Activity:
Whenever "Metres" appears in a line, please copy that line from the data.

Saved data entries
● ● ● ● ●

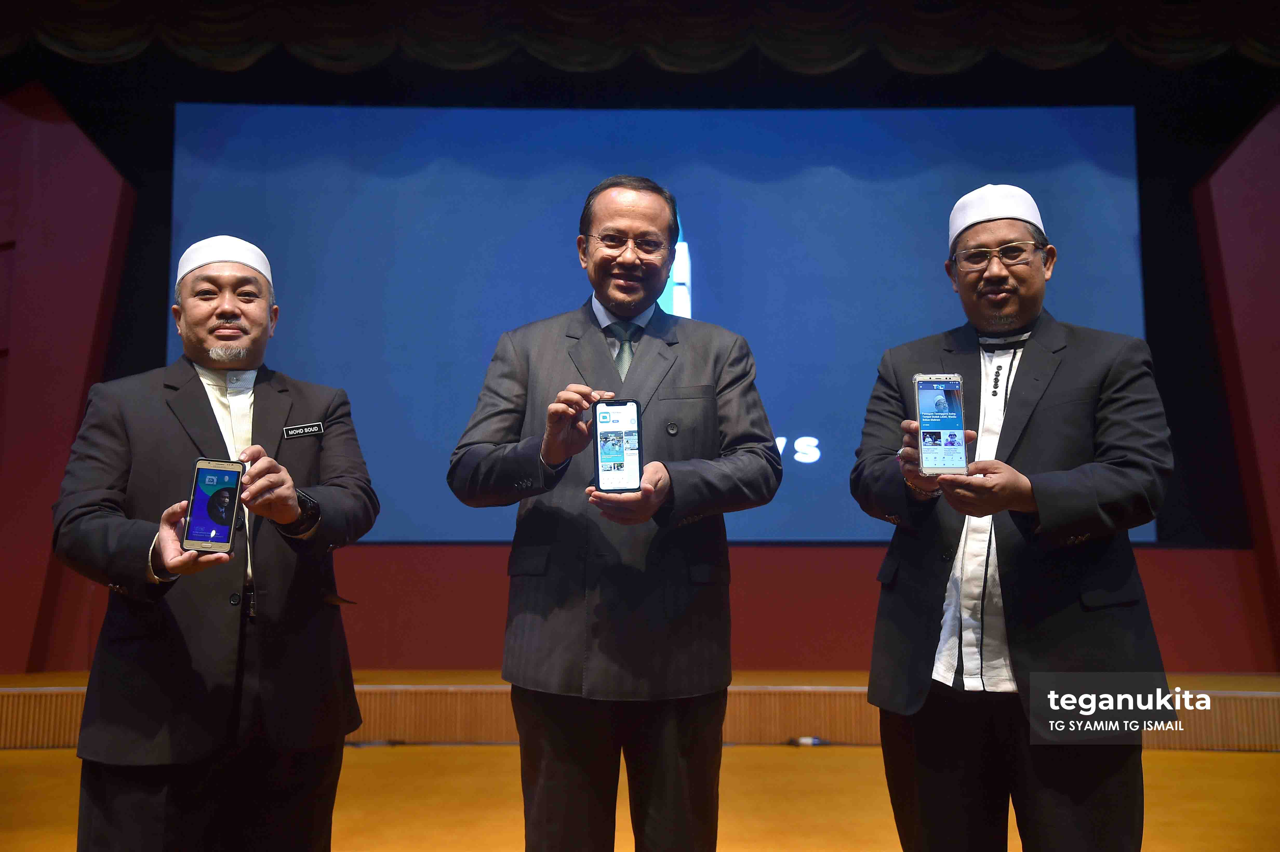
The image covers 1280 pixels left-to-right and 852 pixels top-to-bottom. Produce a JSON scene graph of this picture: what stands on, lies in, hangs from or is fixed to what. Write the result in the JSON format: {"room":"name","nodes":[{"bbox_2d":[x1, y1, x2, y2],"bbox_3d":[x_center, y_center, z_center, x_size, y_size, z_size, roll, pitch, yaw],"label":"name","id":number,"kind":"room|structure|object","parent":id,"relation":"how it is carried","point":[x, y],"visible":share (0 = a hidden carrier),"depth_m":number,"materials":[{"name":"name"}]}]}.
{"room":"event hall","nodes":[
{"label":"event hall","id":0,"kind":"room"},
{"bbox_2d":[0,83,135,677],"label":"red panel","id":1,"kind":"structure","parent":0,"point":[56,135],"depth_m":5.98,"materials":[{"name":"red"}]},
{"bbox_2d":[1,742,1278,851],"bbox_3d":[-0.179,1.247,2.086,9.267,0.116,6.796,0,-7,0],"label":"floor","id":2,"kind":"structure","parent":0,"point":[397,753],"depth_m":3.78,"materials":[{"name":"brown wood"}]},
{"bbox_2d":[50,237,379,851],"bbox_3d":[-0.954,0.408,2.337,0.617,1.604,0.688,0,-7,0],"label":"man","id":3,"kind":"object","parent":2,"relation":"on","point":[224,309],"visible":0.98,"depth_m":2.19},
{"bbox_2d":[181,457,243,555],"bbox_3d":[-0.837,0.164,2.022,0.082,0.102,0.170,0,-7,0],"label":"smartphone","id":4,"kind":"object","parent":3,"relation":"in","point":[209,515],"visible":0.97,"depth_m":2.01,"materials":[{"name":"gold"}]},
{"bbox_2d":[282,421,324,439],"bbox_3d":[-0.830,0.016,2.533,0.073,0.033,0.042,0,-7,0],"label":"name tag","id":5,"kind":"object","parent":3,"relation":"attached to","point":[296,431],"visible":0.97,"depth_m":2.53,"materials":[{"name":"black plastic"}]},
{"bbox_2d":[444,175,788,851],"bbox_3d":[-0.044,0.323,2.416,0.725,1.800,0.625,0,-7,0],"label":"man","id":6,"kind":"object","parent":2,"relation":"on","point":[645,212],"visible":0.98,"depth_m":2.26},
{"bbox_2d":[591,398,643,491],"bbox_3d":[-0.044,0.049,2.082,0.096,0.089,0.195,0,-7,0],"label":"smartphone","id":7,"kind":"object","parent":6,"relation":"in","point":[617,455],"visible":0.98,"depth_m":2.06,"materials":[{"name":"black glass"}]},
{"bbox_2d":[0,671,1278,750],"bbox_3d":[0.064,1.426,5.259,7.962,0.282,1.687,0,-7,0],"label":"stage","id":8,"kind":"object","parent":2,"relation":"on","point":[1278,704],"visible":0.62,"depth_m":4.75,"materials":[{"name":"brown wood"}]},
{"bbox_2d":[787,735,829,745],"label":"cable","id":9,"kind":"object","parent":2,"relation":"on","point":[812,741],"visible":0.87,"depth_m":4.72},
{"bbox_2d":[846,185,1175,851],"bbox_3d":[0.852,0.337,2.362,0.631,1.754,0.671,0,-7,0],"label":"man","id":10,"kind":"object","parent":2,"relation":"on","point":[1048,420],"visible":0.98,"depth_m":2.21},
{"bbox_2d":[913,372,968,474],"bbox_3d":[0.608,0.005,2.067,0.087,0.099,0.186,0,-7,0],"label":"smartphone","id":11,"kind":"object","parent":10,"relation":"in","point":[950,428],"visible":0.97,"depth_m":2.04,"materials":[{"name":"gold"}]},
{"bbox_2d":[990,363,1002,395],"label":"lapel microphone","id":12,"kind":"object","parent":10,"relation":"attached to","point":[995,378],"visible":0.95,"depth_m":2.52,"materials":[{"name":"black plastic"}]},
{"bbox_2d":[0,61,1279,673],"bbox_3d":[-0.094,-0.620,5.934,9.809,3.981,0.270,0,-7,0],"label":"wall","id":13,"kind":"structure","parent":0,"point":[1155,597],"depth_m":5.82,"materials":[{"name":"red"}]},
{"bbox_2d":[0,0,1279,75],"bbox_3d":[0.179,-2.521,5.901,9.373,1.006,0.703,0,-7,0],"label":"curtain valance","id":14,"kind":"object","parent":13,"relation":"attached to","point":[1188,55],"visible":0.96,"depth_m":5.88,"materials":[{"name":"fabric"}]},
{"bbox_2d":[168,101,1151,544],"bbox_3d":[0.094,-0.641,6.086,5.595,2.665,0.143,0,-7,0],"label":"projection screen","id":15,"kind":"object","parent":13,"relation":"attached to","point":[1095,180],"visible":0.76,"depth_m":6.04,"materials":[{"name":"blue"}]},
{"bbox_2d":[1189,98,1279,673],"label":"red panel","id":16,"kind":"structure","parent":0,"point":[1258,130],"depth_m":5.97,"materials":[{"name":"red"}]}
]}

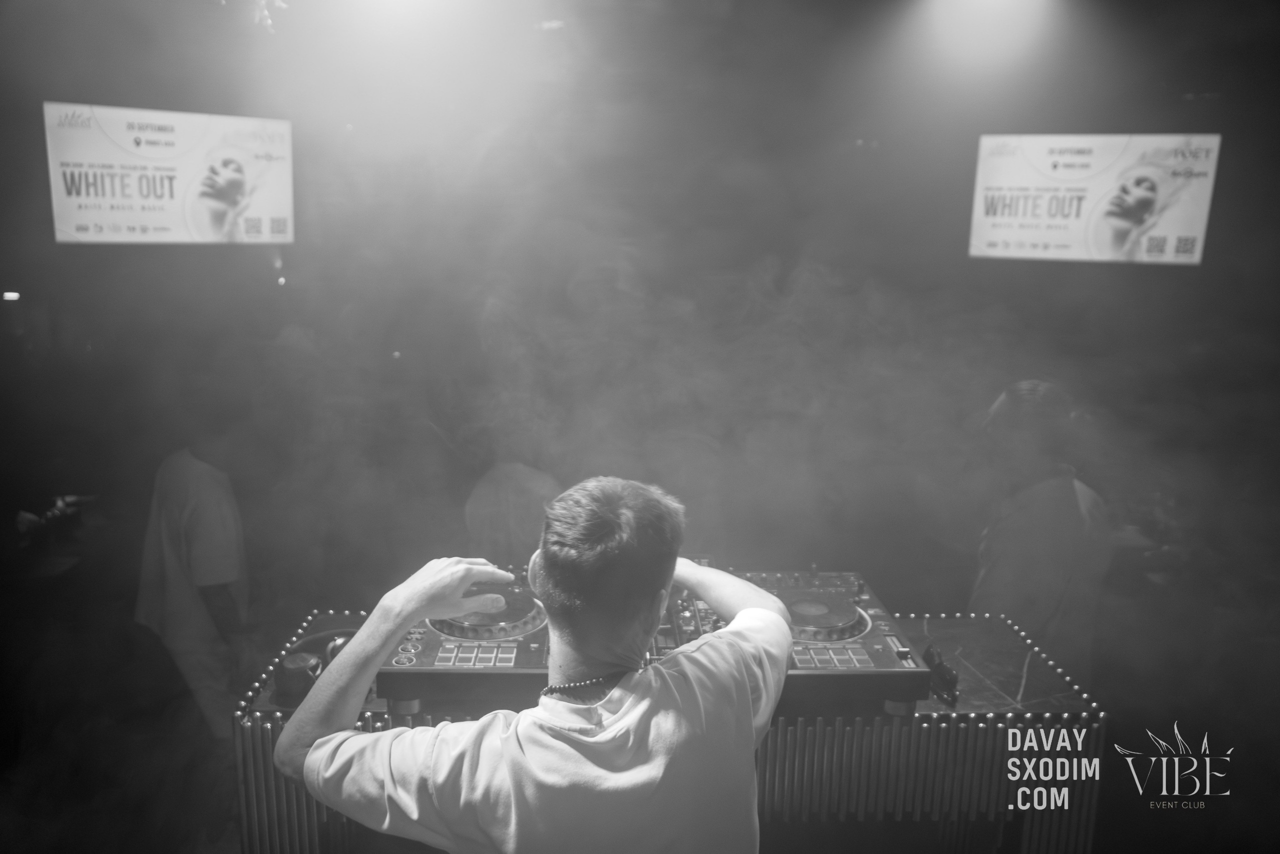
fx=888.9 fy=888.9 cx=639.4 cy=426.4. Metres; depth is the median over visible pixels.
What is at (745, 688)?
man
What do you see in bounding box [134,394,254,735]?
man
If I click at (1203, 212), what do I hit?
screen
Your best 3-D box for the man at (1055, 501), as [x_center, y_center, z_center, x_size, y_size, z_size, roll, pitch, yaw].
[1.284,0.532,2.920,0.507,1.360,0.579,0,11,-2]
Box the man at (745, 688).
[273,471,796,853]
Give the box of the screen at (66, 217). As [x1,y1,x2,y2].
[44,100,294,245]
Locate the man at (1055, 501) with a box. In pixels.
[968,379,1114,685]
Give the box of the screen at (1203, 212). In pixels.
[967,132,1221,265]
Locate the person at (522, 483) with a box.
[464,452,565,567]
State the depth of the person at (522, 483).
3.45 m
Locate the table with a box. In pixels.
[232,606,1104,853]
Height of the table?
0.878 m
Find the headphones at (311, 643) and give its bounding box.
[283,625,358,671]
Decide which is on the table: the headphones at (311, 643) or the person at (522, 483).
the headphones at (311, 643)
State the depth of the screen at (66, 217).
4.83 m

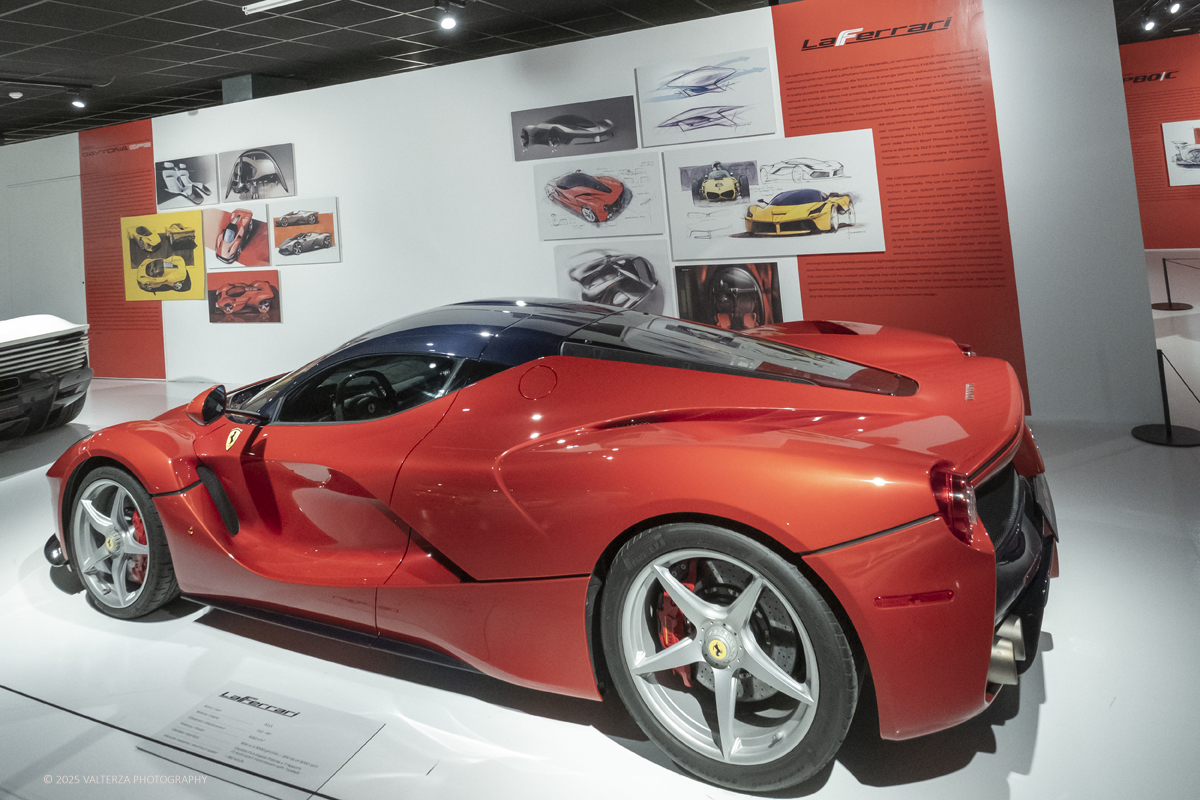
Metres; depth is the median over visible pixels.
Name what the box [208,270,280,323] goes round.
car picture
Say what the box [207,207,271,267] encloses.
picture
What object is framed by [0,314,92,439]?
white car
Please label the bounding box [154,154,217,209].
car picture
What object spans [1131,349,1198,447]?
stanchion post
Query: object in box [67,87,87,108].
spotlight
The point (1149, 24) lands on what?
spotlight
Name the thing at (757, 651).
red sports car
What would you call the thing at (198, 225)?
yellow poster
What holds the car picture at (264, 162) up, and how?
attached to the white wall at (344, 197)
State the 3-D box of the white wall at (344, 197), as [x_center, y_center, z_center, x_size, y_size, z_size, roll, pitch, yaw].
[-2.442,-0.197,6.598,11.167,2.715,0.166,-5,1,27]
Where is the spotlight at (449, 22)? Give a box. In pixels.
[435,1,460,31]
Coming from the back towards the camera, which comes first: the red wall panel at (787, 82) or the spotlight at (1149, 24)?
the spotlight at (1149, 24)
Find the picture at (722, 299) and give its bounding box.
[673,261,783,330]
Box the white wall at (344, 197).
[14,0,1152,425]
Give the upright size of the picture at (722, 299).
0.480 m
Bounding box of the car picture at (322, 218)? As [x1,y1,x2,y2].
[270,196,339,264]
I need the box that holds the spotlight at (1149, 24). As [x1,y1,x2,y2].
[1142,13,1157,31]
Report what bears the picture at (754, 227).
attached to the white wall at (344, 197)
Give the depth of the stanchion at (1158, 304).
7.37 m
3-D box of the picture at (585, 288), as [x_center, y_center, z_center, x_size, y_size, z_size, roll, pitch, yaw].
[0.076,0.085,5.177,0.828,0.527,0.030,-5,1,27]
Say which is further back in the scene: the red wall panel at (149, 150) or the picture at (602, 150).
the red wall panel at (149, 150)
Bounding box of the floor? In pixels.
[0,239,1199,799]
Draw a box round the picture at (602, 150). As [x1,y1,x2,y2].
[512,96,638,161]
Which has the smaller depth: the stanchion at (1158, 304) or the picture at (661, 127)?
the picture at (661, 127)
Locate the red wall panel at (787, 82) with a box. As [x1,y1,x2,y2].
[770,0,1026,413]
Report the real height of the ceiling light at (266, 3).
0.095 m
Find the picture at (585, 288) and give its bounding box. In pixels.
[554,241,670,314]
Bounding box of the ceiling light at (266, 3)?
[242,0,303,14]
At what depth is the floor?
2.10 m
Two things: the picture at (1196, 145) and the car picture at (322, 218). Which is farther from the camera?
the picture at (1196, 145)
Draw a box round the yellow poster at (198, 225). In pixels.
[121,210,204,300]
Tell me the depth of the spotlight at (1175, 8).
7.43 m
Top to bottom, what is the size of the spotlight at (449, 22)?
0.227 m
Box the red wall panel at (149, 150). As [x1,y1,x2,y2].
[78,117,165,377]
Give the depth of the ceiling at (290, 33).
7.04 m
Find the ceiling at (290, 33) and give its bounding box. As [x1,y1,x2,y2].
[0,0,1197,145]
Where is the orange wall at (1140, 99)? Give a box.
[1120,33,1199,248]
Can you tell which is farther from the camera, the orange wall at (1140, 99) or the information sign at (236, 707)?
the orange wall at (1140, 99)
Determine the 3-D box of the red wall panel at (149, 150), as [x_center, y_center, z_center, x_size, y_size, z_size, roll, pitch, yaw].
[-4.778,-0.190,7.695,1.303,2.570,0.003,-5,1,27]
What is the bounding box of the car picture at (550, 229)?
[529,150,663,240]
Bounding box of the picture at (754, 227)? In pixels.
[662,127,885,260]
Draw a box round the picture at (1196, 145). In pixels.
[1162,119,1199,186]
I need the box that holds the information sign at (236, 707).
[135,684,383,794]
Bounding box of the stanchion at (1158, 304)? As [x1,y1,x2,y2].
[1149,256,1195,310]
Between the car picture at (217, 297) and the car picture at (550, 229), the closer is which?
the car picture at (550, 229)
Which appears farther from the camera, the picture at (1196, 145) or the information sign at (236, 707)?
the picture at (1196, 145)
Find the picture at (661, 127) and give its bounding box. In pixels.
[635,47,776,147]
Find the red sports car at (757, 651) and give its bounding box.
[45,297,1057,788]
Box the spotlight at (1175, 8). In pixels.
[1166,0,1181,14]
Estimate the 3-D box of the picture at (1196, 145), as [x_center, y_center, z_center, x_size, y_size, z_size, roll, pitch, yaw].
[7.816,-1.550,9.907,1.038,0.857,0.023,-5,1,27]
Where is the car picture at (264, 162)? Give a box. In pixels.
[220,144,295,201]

● ● ● ● ●

Solution to this problem:
fx=888.9 fy=888.9 cx=639.4 cy=426.4. Metres; depth is the median over visible pixels.
Metres; depth is the median over visible pixels.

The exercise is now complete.